Assignment 5 - Data Exploration through R - (50 points)



Due Date: 4/14/2016 at 11:59pm

Objectives:



  • Familiarize yourself with R
  • Experiment with various built-in visualization techniques
  • Explore a data set using visualization techniques

Download the baseball data



Download the baseball dataset (baseball.data). On the command prompt type

sh baseball.data

to get data.des.form which is a detailed description of the data and its variables, hitter.final contains a list of hitters and their stats, pitcher.final contains a list of pitchers and their stats, and team.final contains team information.

Assemble the data



Assemble the various spreadsheets of data and load it into R. Try uploading a small spreadsheet to R to learn how it works before you load the baseball dataset. Experiment with a couple of built-in visualizations and see which visualizations seem to work better than others. Think about the properties of the dataset when choosing a visualization.

Note: This data has missing values and particularly when considering the Salary field, replace the NA with a number like -1 to let R know that the Salary attribute is a number and not a string.

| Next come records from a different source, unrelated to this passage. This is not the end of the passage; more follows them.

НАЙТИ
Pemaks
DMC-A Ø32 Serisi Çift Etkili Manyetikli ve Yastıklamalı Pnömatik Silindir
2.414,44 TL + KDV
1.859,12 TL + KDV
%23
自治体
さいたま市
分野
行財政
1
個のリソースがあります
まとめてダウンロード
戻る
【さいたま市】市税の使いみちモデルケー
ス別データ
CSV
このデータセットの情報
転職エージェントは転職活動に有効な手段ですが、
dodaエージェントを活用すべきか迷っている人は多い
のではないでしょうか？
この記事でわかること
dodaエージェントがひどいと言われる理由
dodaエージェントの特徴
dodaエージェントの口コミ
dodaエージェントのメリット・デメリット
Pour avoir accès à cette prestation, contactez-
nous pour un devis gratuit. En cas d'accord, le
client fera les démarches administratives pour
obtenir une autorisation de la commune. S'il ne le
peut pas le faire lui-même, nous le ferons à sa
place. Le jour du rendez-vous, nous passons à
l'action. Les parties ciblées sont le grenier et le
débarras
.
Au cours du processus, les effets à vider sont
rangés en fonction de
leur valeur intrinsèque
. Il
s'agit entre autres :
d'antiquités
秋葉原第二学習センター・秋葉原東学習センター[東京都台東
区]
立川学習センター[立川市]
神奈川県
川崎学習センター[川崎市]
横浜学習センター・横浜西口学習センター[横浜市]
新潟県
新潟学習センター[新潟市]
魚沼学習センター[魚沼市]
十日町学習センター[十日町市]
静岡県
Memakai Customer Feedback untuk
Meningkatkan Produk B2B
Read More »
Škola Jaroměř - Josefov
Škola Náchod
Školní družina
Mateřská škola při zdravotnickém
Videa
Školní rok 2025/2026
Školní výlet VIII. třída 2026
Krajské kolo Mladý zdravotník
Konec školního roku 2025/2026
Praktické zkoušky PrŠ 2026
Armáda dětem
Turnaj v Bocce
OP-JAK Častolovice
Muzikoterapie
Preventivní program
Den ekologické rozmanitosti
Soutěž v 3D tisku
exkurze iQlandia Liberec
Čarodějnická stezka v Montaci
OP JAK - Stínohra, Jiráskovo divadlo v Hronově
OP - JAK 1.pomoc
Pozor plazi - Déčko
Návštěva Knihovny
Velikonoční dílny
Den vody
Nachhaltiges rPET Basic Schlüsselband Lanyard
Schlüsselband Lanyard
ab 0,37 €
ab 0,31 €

Visualization-directed inquiry



To answer the following questions, create a visualization, save as an image and upload it to your blog. Please make sure to use ggplot2 in your assignment. Feel free to explore the use of shiny in your assignment. Shiny provides the ability to incorporate interactivity into static R visualizations

  1. Who had the highest number of home runs (HR)?
  2. Who had the maximum number of hits in 1986?
  3. Name the second most expensive team in the league?

Specific goal



  • The goal is to use visualization methods to attempt to explain differences in the salaries of major league baseball players and to answer the question "Are players paid according to their performance?" on your blog.
  • Create as many different visualizations necessary to find answers to this question.
  • If you find any specific players that are not paid according to their performance, highlight those through a visualization and upload supporting visualizations to your blog.

Submitting the Assignment



Email me a link to your blog post as your submission. In addition to the visualizations, include a small README style description at the end of your post and anything you would like to tell me about the assignment.